Swap "chart" for "graph" in the part of the lines that opens with the line containing "What is the greatest value displayed?" and closes with the last line, and give that part again with everything else unchanged. Leave the pictures out of your answer.

> [RECORDED INFORMATION]

::::::::::

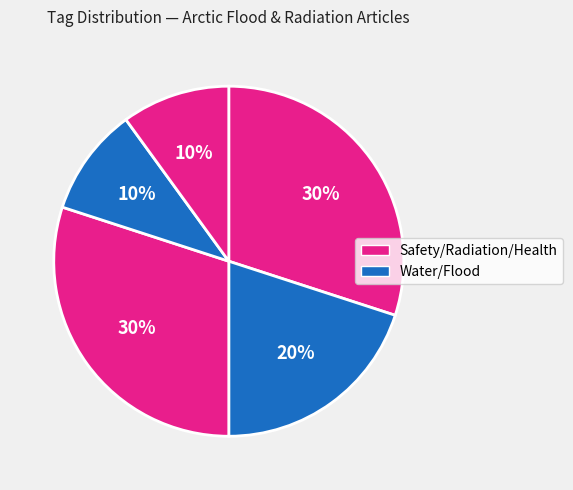

Count the number of slices in the pie.

5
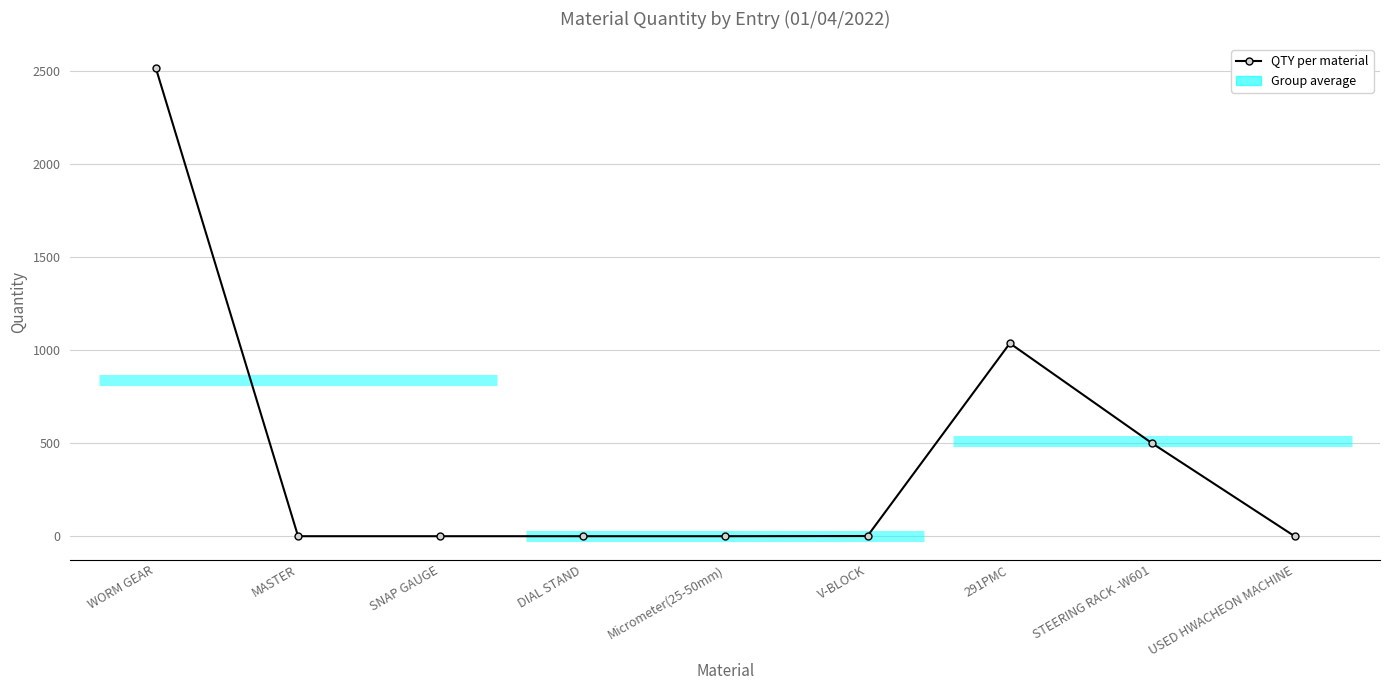

Count the number of values greater than 1.

4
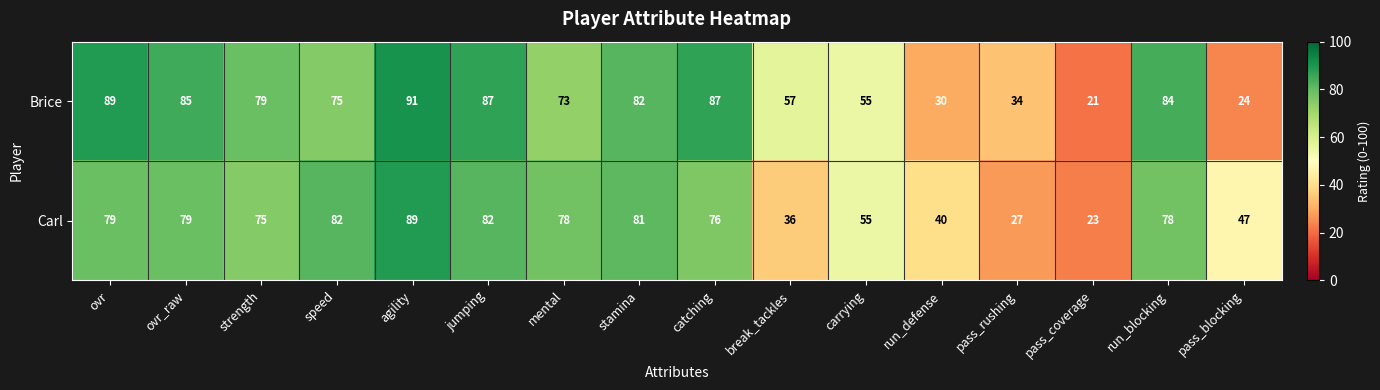

What is the greatest value displayed?

91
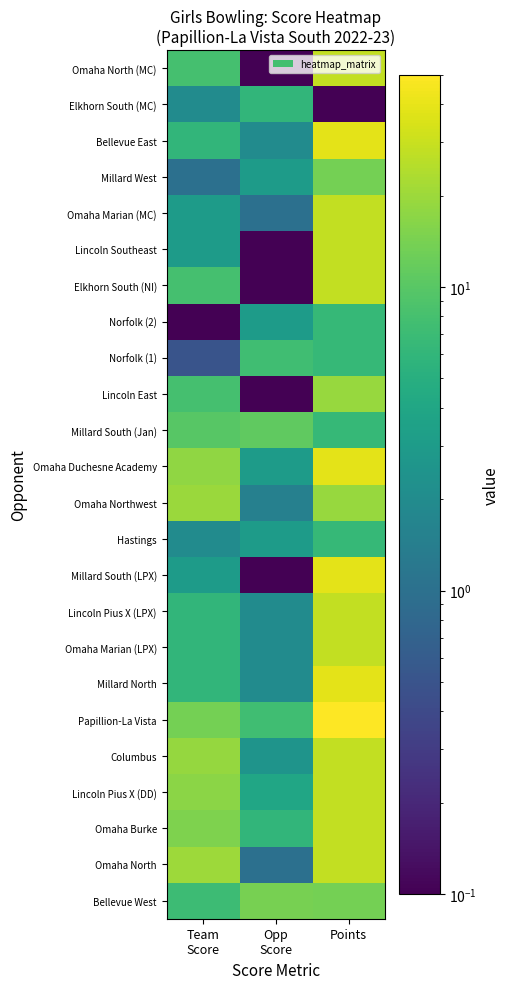

At which category does the chart reach its minimum across all series?

Opp
Score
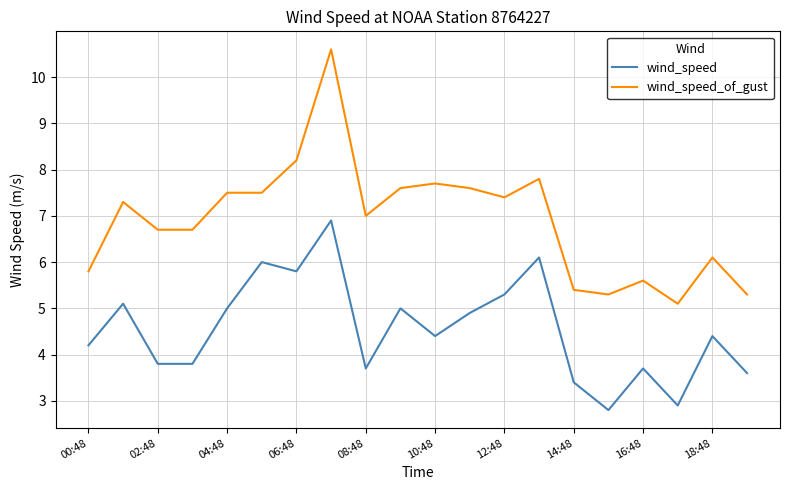

Which series has the largest range (max minus min)?

wind_speed_of_gust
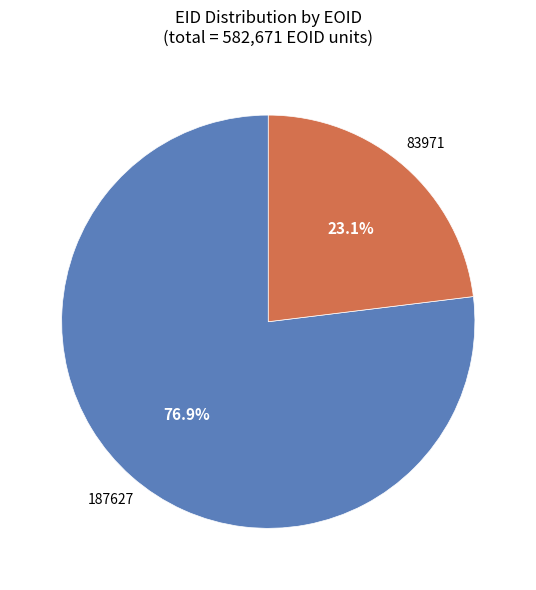

To the nearest percent, what is the average slice percentage?

50%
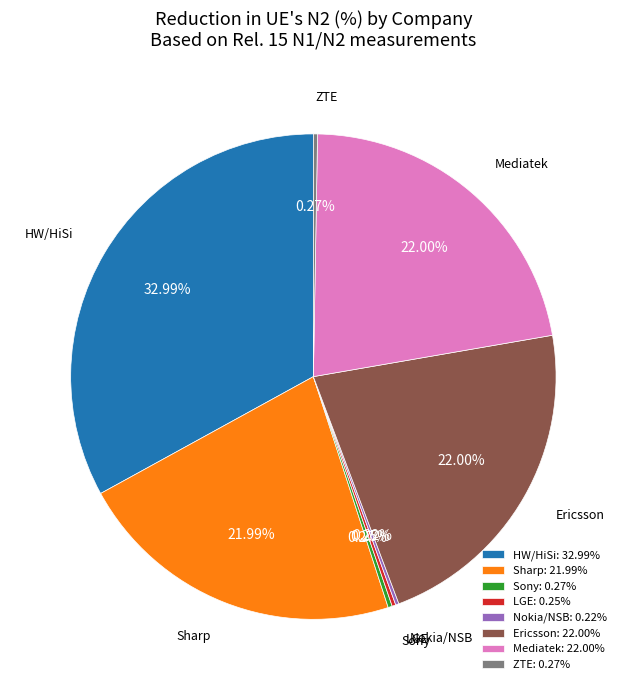

Combined, do Sharp: 21.99% and Mediatek: 22.00% account for over 50%?

No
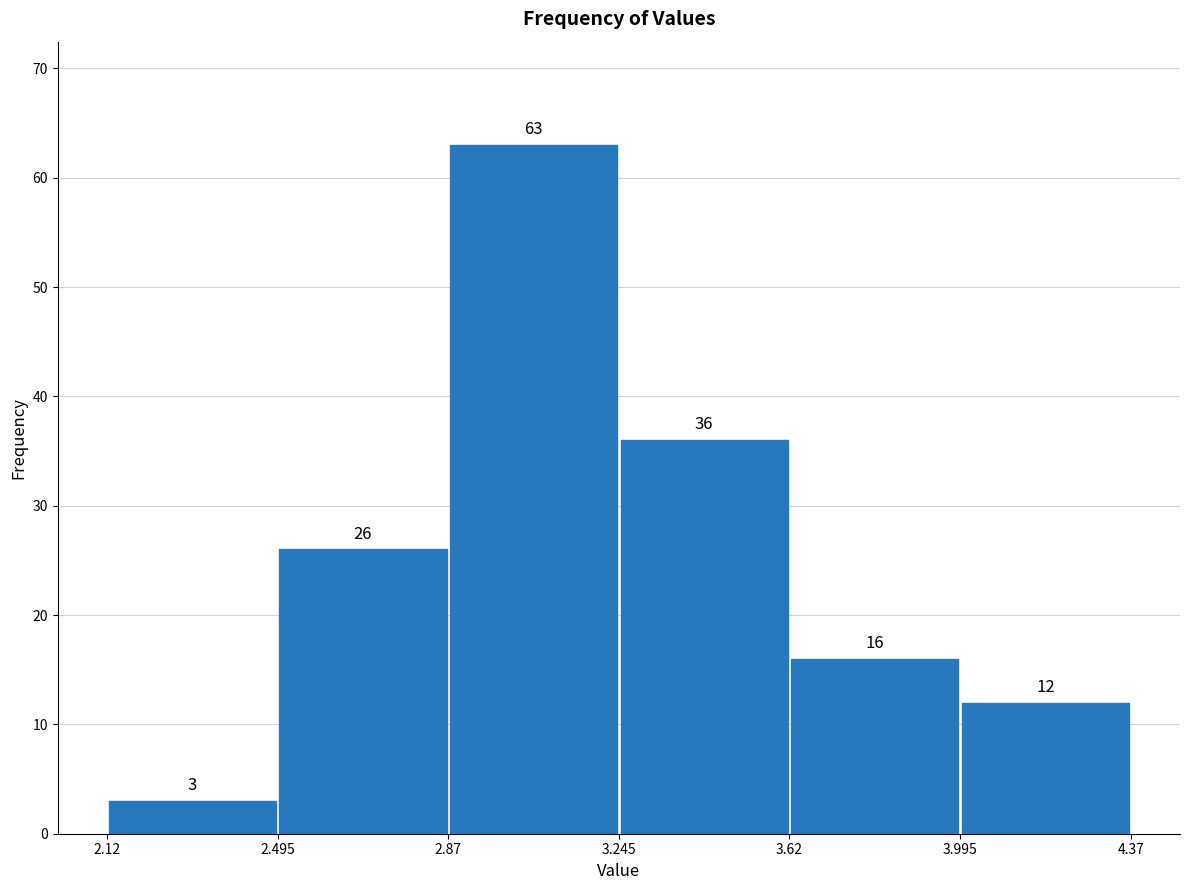

Reading left to right, list every bar in this chart as the range it spans on the x-axis followed by its height.

2.12 to 2.495: 3
2.495 to 2.87: 26
2.87 to 3.245: 63
3.245 to 3.62: 36
3.62 to 3.995: 16
3.995 to 4.37: 12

::::::::::

> [TASK SOLUTION]
What is the greatest value displayed?

91

At which category does the graph reach its minimum across all series?

Opp
Score

Which series has the largest range (max minus min)?

wind_speed_of_gust

To the nearest percent, what is the average slice percentage?

50%

Combined, do Sharp: 21.99% and Mediatek: 22.00% account for over 50%?

No

Reading left to right, list every bar in this graph as the range it spans on the x-axis followed by its height.

2.12 to 2.495: 3
2.495 to 2.87: 26
2.87 to 3.245: 63
3.245 to 3.62: 36
3.62 to 3.995: 16
3.995 to 4.37: 12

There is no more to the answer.